[MATERIAL FOR THIS TASK]
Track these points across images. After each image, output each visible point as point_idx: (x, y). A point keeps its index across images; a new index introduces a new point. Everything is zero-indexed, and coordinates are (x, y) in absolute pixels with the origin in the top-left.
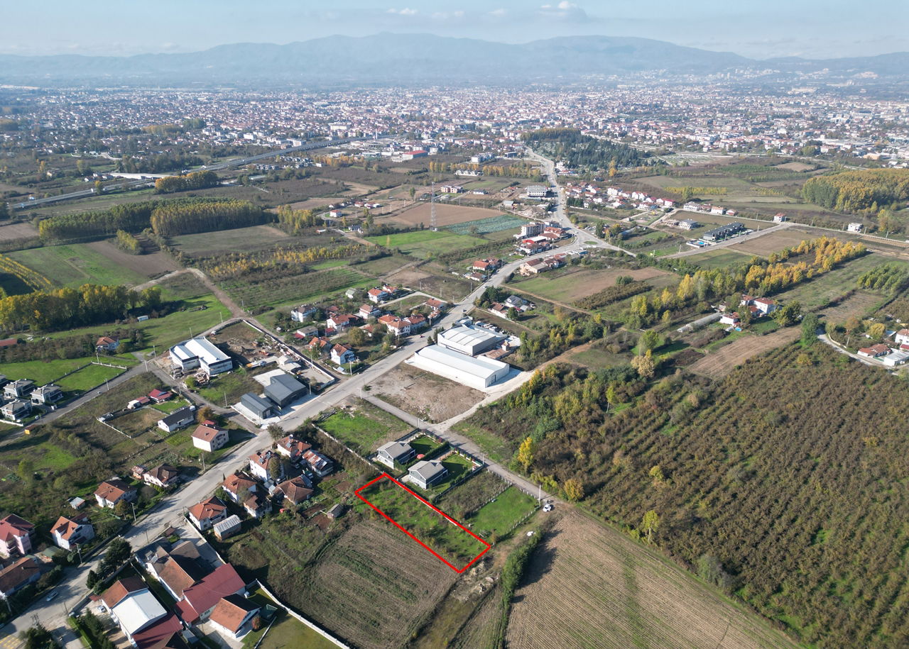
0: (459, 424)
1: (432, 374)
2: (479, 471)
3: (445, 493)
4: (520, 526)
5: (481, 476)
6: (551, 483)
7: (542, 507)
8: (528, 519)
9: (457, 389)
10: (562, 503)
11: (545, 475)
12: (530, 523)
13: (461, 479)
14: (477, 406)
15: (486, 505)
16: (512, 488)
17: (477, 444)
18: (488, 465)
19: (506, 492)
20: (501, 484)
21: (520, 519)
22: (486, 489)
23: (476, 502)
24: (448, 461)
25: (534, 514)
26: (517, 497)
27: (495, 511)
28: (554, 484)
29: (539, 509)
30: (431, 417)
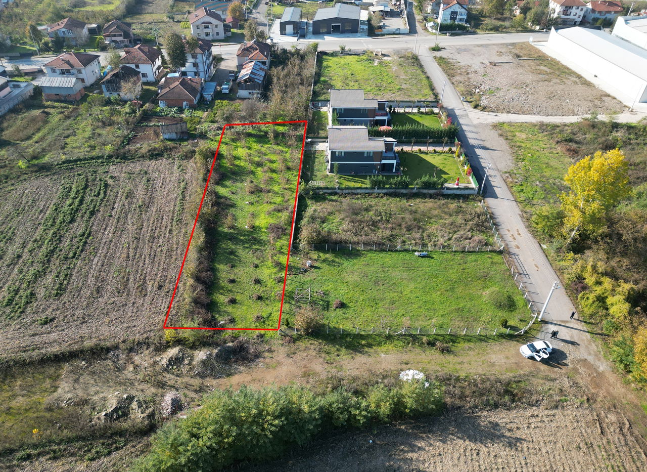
0: (522, 126)
1: (558, 63)
2: (463, 196)
3: (351, 193)
4: (412, 339)
5: (453, 205)
6: (609, 301)
7: (526, 337)
8: (454, 339)
9: (580, 89)
10: (603, 366)
11: (611, 274)
12: (446, 351)
13: (405, 185)
14: (589, 116)
15: (393, 250)
16: (497, 258)
17: (518, 159)
18: (495, 196)
19: (472, 257)
20: (479, 237)
21: (432, 326)
22: (432, 228)
23: (382, 233)
24: (428, 158)
25: (483, 339)
26: (486, 279)
27: (397, 274)
28: (618, 307)
29: (511, 337)
30: (484, 101)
[/MATERIAL FOR THIS TASK]
■ TASK TO COMPLETE
Pick out every line of the data above that contains the string "across", matching case exactly. Copy each such line in full.

■ TASK OUTPUT
Track these points across images. After each image, output each visible point as point_idx: (x, y). A point keeps its index across images; a new index introduces a new point. Everything is zero-indexed, and coordinates are (x, y) in absolute pixels with the origin in the top-left.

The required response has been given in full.